The US Gulf Coast has become a major hub for the global chemicals business over the past decade as companies ploughed tens of billions of dollars into new plants to convert cheap shale gas into the chemical inputs critical to every corner of the global economy.

The sustained outages came at a time when supplies of those chemicals were already tight because of strong demand during the pandemic for everything from medical personal protective equipment to single-serving food packaging.

“It’s a kind of a witches’ brew of market conditions that led to extreme tightness,” said Jeremy Pafford, head of North America at ICIS, a market information service. “This is going to take a long time to unwind.”

ICIS data show US PVC export prices have soared to an all-time high of $1,775 a tonne, more than double of a year ago.

The storm was “by far the single biggest event” in the propylene market, where prices are nearly three times higher than they were in May last year, said IHS Markit’s Morales.

Almost 70 force majeures have been issued by producers in the region such as Ineos and LyondellBasell which allow them to renege or delay orders, more than triple the number after Hurricane Harvey in 2017, according to Everstream Analytics, a supply chain data company.

Toyota said last week that production at some plants in North America had been hit by shortages of key chemical raw materials, compounding problems across its supply chains that also include a global shortage of semiconductors.

Jonathan Jaffe, the chief executive of Lennar, one of the US’s largest homebuilders, warned of shortages of resin and other petrochemical products needed for paint, engineered wood and insulation, echoing concerns from other construction companies about delays and rising costs.

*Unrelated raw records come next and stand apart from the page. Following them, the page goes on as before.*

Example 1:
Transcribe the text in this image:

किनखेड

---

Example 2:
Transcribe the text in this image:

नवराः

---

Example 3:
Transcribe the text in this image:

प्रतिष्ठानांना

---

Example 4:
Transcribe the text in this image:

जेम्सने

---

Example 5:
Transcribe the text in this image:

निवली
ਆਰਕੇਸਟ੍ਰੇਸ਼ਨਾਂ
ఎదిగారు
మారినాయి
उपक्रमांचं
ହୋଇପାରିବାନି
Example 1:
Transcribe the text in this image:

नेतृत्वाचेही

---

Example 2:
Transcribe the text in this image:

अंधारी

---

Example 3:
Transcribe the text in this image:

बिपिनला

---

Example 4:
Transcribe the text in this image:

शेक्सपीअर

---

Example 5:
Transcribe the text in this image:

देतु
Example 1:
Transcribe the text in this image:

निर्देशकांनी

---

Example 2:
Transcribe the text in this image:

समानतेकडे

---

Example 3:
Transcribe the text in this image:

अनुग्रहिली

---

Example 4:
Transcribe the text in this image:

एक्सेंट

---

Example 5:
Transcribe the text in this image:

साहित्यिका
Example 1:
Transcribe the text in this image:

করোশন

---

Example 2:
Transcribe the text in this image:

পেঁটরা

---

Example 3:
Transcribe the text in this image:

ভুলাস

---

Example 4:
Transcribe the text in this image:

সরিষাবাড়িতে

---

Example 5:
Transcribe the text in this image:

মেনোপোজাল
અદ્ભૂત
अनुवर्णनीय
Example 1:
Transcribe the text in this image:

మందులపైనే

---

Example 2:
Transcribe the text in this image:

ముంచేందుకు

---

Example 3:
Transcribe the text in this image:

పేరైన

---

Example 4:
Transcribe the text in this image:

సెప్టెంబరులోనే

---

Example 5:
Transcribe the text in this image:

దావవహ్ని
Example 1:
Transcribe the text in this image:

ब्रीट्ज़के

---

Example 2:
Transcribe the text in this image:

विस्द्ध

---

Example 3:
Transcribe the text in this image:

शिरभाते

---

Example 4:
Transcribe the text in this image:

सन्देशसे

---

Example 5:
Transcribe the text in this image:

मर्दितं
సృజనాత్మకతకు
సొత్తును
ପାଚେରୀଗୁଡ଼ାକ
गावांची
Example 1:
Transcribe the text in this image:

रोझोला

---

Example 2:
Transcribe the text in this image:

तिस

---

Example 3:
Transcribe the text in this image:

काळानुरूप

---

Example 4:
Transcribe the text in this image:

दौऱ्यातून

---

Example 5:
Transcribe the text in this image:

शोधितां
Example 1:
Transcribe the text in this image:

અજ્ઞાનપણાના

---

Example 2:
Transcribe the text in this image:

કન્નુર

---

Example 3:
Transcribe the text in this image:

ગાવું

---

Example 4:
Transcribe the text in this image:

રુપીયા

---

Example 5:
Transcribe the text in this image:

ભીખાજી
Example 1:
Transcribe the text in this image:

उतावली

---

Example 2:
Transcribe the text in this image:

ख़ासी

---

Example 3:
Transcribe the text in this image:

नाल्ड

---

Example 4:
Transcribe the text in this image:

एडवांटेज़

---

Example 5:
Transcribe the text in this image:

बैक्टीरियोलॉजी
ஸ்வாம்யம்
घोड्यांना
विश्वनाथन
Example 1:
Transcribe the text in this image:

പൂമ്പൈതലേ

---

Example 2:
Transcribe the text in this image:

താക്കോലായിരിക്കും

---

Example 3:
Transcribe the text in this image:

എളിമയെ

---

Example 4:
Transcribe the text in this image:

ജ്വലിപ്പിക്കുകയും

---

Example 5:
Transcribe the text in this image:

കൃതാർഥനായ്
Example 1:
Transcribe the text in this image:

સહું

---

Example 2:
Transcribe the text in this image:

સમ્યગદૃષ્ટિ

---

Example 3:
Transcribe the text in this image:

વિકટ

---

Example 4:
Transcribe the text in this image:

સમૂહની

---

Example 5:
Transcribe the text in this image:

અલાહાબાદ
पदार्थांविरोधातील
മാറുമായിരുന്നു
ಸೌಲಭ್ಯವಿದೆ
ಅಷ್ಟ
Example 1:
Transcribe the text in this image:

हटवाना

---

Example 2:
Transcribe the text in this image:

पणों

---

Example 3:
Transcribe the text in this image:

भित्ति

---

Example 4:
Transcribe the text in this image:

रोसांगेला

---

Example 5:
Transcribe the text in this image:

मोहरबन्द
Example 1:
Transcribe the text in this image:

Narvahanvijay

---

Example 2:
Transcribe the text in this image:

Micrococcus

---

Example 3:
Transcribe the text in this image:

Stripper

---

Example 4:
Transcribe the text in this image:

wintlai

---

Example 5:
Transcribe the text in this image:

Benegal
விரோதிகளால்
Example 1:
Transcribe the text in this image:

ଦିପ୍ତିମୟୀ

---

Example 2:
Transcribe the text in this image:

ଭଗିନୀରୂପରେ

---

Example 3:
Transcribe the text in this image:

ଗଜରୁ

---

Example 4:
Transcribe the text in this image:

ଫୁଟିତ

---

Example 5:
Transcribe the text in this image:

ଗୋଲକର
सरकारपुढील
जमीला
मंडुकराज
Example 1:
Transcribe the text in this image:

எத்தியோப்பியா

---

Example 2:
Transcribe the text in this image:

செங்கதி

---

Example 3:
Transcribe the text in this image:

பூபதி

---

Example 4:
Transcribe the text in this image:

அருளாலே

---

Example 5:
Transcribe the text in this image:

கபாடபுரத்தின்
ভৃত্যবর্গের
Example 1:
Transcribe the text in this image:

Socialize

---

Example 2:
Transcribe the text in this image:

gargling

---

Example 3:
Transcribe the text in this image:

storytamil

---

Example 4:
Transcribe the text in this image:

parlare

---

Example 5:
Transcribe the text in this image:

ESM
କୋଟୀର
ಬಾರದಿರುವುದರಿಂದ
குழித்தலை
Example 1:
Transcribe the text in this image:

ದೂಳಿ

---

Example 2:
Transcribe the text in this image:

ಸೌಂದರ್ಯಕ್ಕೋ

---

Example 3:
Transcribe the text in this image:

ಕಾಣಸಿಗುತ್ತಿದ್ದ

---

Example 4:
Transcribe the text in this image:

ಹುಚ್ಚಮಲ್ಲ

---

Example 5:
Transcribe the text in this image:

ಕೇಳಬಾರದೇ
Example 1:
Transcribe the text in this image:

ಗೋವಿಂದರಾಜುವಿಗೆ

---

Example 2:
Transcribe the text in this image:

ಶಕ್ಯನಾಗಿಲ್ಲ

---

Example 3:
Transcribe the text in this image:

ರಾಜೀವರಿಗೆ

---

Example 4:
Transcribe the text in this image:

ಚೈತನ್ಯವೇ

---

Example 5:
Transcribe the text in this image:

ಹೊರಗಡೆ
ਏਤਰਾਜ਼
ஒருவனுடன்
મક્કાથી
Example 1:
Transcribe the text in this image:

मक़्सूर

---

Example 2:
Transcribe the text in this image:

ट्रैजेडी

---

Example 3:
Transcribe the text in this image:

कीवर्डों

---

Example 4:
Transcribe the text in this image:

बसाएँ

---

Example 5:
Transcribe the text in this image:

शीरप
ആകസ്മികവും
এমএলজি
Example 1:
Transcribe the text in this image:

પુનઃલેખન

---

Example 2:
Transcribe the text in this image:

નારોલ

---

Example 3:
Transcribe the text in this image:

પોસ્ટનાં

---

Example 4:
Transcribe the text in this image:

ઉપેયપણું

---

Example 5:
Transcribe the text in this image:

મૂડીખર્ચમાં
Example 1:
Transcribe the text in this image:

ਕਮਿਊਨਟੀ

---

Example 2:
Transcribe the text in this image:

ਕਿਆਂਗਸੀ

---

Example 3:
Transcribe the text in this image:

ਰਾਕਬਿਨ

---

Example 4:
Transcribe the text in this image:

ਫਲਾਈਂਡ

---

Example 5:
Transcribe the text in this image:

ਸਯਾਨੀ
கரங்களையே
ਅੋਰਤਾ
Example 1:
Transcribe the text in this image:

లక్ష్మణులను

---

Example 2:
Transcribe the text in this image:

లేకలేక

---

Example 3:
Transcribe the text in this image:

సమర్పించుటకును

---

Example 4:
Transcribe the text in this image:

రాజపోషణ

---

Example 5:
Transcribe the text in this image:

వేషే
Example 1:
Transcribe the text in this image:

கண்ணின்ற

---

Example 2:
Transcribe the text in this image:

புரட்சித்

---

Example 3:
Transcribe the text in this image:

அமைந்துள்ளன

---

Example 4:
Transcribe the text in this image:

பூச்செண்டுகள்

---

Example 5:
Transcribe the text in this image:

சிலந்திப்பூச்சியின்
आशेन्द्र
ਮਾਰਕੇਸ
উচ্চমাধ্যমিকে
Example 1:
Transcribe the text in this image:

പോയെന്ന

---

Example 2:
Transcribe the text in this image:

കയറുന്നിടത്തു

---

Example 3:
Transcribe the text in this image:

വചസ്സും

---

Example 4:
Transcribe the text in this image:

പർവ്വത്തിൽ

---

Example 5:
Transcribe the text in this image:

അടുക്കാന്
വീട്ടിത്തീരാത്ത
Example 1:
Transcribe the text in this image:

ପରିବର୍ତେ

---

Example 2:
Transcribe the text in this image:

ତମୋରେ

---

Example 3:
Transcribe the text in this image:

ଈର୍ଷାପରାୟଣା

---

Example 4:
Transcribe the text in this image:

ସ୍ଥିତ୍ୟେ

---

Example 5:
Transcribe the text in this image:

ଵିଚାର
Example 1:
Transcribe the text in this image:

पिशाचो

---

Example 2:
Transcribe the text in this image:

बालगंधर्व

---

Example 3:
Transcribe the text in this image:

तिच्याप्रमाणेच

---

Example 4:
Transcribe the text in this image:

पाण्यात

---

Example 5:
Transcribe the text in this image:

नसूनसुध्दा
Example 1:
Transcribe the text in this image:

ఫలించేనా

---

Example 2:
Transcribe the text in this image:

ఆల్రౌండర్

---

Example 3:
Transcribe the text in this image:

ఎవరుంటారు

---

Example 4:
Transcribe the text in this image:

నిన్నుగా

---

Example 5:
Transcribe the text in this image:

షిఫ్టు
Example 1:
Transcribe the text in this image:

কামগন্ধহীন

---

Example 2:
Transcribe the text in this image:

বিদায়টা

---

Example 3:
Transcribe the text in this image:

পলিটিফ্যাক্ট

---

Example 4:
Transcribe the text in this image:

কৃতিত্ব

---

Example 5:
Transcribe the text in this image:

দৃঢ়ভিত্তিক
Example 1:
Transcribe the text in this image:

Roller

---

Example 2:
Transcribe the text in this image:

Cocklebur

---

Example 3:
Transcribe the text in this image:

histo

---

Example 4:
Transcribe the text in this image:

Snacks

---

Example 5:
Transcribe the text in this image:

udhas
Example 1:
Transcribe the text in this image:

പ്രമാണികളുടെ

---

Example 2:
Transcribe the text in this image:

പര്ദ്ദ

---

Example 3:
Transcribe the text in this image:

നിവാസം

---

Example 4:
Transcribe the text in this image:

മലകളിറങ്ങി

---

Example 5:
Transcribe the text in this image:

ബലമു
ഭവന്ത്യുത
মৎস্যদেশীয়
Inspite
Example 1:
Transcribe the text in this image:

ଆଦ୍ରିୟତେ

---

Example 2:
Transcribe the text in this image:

Martin Payne, chief executive of Polypipe, a UK manufacturer of piping systems, said that despite recycling nearly half of its plastic from items such as milk cartons, it was experiencing shortfalls in virgin materials.

“We’re seeing mid to late single-digit type increases [in prices],” he said, adding that the surge in prices “has to feed through” to customers.

The jump in plastic prices has come at the same time steel, oil, lumber and other input prices have surged, fuelling economists’ expectations that inflation will rise in the coming months.

Workers at the affected plants in Texas are dealing with damaged equipment like sensors and boilers and being forced to painstakingly inspect miles of pipelines for potential leaks. “Nobody wants to rush the efforts or compromise the integrity” of the plants, said Shehrina Kamal, product director at Everstream Analytics.

“Unfortunately we, and likely the industry, are not able to meet the underlying demand today,” said Bhavesh Patel, LyondellBasell’s chief executive at an industry conference this month. “I think we’ll be well into the fourth quarter before we see conditions back to normal.”